FROM SAIGON TO KATUM

Two Exchanges of War

by Dennis R. Bourret & Sam Huynh ; edited by Tina Huerta

Pub Date: Feb. 3rd, 2023
ISBN: 9780996261029
Publisher: SurealWorks

Bourret and Huynh, Vietnam War veterans on different sides of the conflict, share their stories in this nonfiction work.

As co-author Bourret, a United States Army veteran, was writing his memoir on his experiences in Vietnam, he was serendipitously introduced by a mutual friend to Huynh, a Viet Cong veteran living in Canada.

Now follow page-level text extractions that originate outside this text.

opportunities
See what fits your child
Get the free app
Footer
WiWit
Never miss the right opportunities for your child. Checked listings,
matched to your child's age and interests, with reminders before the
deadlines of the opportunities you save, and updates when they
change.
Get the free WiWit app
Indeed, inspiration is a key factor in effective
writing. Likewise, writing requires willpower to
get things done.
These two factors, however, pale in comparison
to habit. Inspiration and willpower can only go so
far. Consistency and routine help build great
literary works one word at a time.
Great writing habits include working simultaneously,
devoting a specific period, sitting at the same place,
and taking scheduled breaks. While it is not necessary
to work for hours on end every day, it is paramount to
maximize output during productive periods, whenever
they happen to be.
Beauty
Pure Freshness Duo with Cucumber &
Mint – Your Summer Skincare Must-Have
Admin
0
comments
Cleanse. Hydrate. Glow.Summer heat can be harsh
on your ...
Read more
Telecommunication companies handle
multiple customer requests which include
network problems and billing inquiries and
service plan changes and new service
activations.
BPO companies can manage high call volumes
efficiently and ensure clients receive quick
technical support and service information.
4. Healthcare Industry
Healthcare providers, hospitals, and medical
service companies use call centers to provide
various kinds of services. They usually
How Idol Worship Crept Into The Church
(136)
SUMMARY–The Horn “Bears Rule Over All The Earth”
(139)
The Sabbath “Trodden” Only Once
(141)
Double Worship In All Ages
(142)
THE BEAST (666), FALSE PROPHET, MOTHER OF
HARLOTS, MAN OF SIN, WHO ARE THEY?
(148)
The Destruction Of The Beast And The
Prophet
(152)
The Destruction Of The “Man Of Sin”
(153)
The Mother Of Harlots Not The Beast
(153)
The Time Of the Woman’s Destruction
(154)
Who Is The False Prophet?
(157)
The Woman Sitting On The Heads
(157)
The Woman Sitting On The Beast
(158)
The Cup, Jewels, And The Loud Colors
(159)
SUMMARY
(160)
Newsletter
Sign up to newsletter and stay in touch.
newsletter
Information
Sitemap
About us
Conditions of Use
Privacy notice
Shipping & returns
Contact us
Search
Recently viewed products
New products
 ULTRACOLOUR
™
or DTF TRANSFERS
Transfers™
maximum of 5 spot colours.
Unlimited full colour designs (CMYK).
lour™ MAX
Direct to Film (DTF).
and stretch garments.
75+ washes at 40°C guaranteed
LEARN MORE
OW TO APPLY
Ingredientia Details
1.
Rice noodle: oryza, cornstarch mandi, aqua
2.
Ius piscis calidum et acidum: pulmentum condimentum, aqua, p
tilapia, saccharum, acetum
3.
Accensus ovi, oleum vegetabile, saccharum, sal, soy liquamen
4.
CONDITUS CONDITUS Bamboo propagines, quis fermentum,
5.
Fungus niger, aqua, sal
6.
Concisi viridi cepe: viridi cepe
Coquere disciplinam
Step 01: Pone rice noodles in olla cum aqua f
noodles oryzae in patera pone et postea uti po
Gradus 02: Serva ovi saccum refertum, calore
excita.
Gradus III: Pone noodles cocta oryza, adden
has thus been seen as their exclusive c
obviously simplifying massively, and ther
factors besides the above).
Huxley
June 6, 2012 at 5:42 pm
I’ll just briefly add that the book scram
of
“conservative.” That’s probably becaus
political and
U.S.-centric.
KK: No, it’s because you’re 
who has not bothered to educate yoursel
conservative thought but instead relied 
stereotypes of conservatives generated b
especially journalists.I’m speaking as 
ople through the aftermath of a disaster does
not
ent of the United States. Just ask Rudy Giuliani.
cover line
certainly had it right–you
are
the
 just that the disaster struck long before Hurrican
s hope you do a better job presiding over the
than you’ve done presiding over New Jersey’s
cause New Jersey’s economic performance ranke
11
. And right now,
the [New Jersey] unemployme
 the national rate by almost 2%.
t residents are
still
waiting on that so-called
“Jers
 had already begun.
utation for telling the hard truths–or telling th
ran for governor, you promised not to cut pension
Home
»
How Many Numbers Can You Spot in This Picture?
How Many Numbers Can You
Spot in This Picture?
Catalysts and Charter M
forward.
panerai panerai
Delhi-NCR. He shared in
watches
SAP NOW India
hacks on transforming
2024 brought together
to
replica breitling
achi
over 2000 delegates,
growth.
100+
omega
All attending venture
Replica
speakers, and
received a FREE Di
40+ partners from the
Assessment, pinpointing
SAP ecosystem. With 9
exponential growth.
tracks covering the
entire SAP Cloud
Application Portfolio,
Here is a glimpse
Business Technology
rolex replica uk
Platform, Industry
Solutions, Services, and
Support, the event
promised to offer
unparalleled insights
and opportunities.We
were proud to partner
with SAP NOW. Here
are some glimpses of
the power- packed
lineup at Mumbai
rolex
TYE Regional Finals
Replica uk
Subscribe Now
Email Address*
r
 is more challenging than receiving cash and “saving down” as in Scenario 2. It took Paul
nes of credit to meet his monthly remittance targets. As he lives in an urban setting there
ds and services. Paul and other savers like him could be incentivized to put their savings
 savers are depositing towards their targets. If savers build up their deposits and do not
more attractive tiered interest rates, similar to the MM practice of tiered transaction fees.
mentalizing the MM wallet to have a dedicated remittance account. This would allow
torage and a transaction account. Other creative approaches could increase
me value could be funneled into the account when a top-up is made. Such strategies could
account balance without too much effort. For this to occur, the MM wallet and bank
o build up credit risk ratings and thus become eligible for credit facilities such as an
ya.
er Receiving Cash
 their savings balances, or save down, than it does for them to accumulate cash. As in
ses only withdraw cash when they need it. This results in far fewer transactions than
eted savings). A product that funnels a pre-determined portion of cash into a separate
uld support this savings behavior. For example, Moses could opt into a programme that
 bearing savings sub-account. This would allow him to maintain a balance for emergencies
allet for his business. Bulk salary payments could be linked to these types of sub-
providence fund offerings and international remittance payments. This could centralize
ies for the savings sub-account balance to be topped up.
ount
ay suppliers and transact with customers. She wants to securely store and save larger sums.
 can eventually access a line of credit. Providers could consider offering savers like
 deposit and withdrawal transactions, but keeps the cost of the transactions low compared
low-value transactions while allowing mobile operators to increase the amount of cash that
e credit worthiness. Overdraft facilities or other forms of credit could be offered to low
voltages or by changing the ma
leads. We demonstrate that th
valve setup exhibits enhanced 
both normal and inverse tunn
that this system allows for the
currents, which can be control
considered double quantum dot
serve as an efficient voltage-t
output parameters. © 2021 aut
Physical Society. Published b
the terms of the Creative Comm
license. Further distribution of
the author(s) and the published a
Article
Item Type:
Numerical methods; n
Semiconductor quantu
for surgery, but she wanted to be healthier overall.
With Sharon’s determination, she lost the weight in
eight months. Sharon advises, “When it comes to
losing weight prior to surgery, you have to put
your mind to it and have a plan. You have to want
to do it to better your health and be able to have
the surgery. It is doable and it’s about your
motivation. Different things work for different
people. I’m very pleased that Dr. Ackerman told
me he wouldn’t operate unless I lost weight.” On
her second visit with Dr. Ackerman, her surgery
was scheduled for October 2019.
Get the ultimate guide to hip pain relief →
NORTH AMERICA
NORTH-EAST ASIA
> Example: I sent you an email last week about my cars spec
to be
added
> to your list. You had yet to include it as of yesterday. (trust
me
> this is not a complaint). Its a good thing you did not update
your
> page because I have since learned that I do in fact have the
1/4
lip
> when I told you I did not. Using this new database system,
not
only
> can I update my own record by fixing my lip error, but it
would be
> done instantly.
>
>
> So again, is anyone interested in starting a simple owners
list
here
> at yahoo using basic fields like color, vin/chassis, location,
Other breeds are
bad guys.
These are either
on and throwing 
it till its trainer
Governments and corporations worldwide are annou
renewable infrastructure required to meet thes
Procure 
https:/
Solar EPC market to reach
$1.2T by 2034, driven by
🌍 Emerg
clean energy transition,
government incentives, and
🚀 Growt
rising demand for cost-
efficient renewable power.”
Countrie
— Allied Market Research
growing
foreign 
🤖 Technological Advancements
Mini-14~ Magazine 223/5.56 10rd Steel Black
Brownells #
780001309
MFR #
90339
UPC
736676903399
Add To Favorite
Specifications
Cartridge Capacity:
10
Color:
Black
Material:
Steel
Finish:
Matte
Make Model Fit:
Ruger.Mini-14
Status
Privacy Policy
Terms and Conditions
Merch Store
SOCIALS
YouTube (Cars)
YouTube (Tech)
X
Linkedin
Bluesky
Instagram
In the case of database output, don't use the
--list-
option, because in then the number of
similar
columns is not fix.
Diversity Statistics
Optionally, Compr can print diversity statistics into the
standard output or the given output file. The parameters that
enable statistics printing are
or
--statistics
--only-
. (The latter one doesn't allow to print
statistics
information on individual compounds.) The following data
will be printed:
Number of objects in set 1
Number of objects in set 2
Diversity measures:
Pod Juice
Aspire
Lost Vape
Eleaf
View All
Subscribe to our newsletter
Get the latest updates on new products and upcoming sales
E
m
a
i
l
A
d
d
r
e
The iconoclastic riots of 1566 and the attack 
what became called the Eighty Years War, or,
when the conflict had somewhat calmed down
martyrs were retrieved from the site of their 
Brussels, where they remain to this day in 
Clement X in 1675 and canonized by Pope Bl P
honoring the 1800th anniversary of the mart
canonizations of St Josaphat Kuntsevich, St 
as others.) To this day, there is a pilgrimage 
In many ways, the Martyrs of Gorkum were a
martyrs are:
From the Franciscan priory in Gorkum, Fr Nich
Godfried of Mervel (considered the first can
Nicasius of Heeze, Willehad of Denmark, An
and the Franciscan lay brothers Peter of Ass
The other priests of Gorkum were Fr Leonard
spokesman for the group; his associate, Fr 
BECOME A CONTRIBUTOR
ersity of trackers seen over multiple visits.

What began as a few email exchanges evolved into this “double-memoir” pieced together by editor Huerta, who deftly alternates the perspectives of Bourret and Huynh chapter-by-chapter, tracking their parallel stories from the 1950s to the present. On the surface, the two men could not have been more different: Huynh’s story begins on the rice paddies of the Mekong Delta, with bedtime stories told by his mother of how the French “ripped off our resources and how they enslaved our people.” Bourret’s early chapters take place in the American heartland of Nebraska and Wyoming, depicting the idyllic life of a baby boomer whose childhood centered around playing outdoors (“with war toys included”). As their lives converge in the 1960s around the conflict in Vietnam, similarities between the two young men become apparent in their narratives. Drafted in 1968, Bourret was buoyed by “a patriotic hype”; Huynh was similarly driven by an impassioned resolve to rid his nation of foreign interference. Yet, while Bourret would soon become alienated from the Cold War’s pro-war zeitgeist, and spends much of the book critiquing American foreign policy, Huynh maintains his belief in the nobility of the North Vietnamese cause. The book more than succeeds in its effort to tell “two sides of a complex story” through its parallel timeline structure, offering readers a poignant narrative that is accompanied by ample photos, maps, and original poetry. Even after fighting stopped, the effects of the war remained, as Bourret suffered from complications from exposure to Agent Orange and struggled to navigate Veterans Affairs bureaucracy, and Huynh fought to make ends meet in a Vietnamese economy wrecked by economic sanctions from the West.

A powerful reminder of the long-term devastating impact of war.